■ Stated goal ■
Print each line of text from the items below word for word, without the pictures.

■ The records ■
□ □ □ □ □

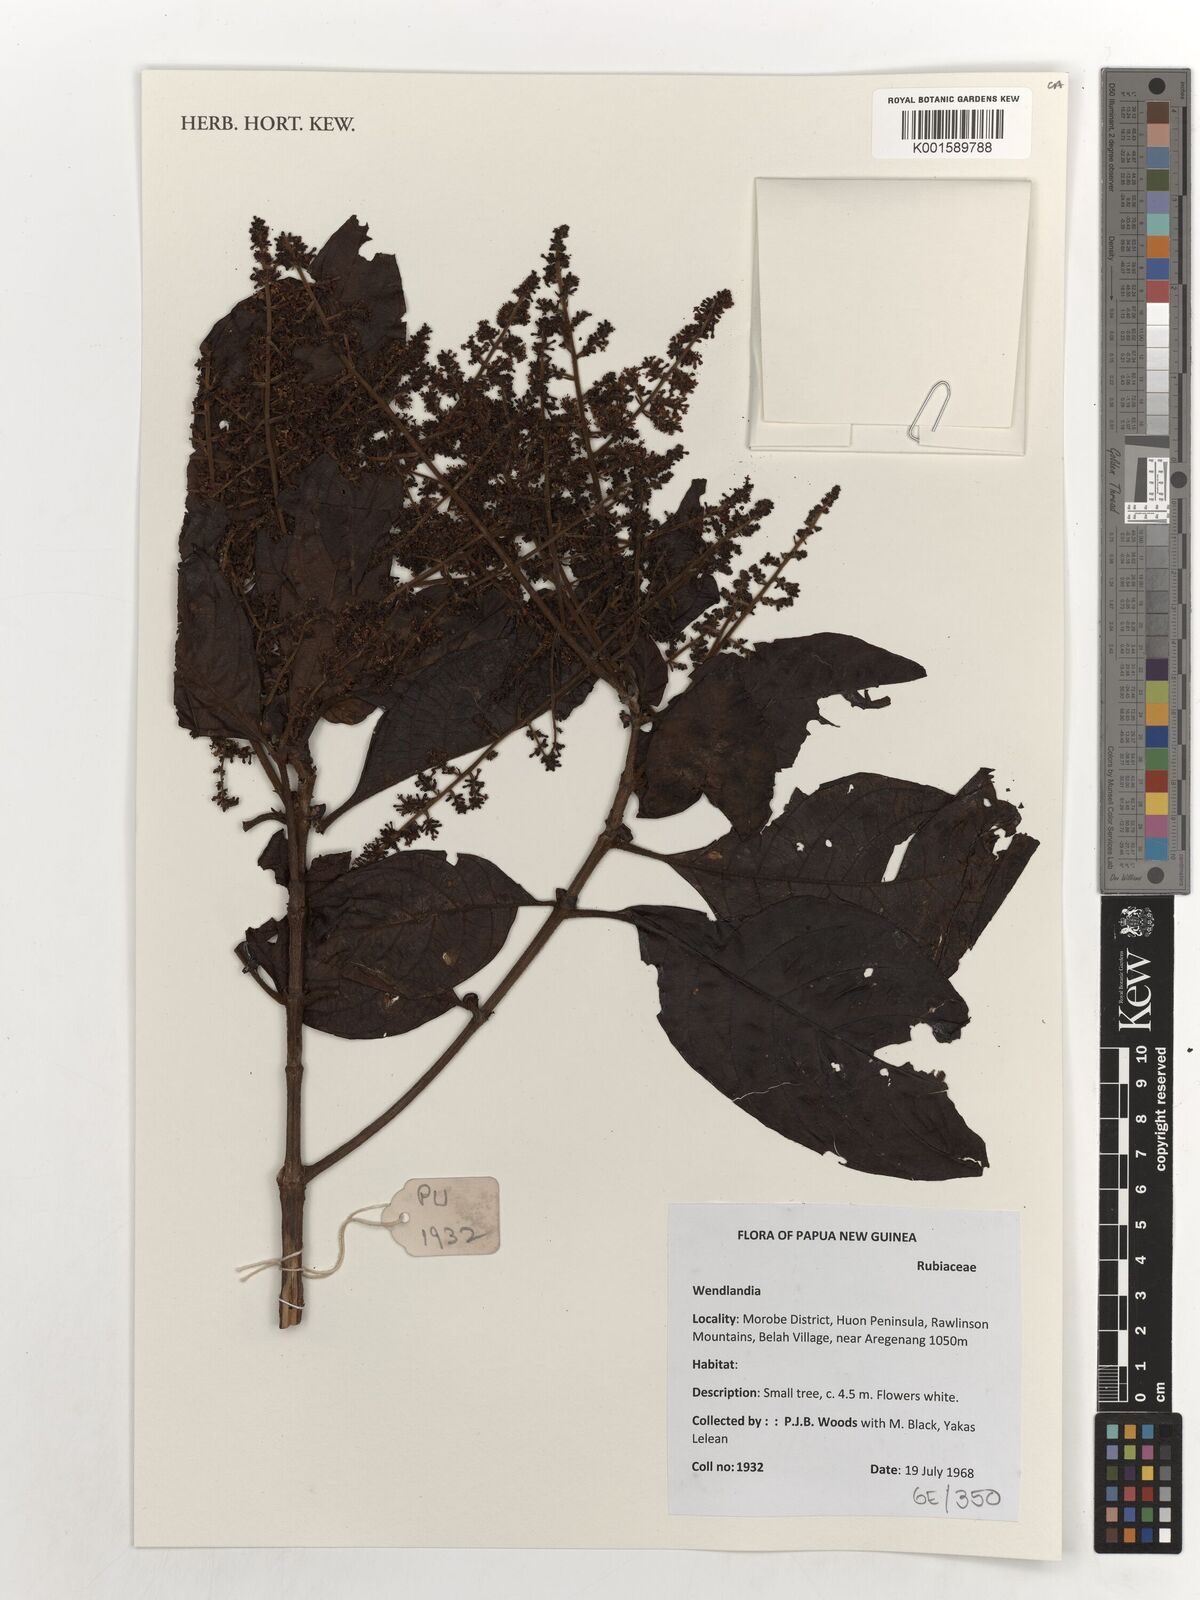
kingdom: Plantae
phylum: Tracheophyta
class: Magnoliopsida
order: Gentianales
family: Rubiaceae
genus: Wendlandia
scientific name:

□ □ □ □ □

■ Final result ■
kingdom: Plantae
phylum: Tracheophyta
class: Magnoliopsida
order: Gentianales
family: Rubiaceae
genus: Wendlandia
scientific name:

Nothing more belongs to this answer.